As to RegAce, I am test running the program at the request one of my customers who wants to know of any issues before they install on their company computers. I am quite aware of most all the web reviews on RegAce. Reviews of any program are what they are as they are written by humans. Good reviews, bad reviews and phoney reviews exist for any program ever put out, but they can give ideas as to what to look at or test.
Sir George, it does have the option to create a restore point which is done automatically before any cleaning.
karlsnooks, I'll check WOT & RegAce. Thought WOT was a ranking site for safety levels of websites. Had no idea that they were also computer program reviewers! Learn something new everyday!
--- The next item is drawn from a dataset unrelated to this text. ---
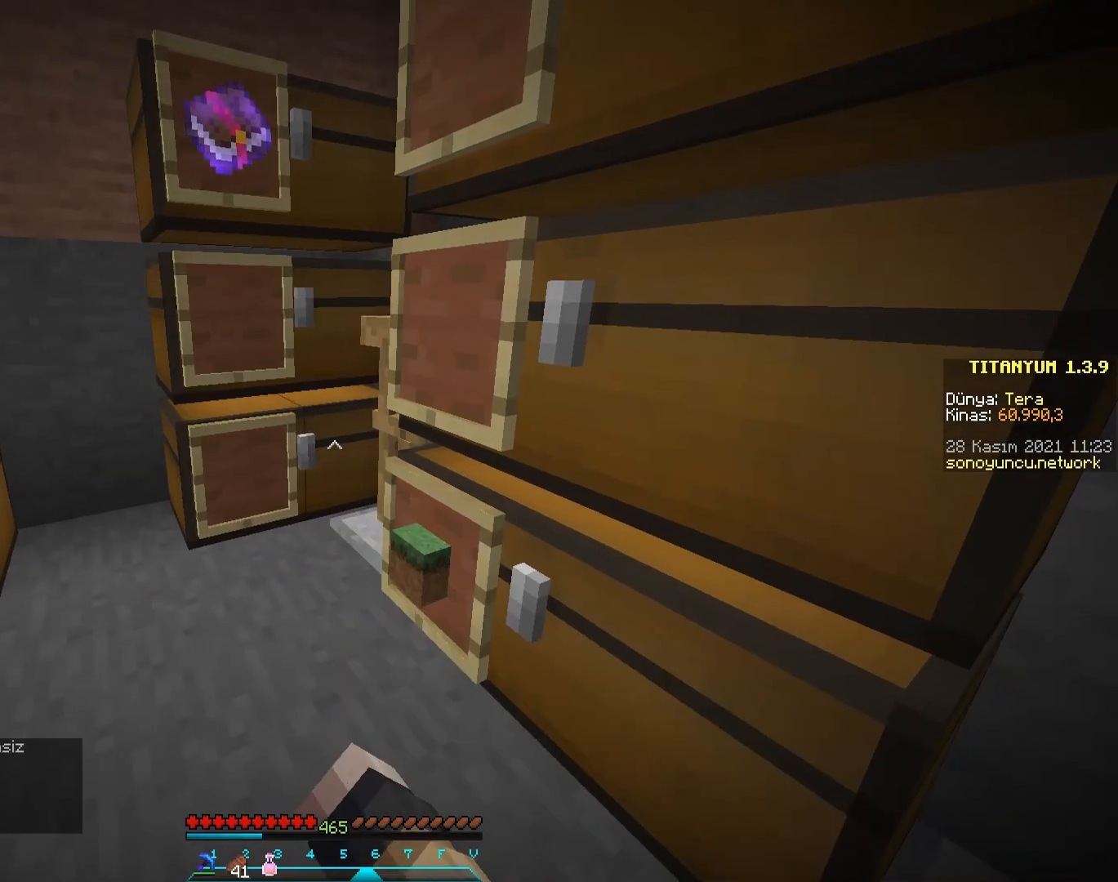
{"keys": [], "mouse": [], "events": []}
Dwarf, there is absolutely no pattern what so ever as to the period of time before the programs lose their activation. Might be a month then might be the same day. The only common denominator I have found is that both programs lose activation at the same time. If I can discover it relatively soon, nothing out of the normal appears with the computer. I can say that it is not cleaning programs as I have extensively tested this area in an attempt to recreate the issue but cannot. There is most definitely a conflict that I have been unable to find. Not good on my end as that is my job, find what causes problems with computers or programs but this one has me totally stumped.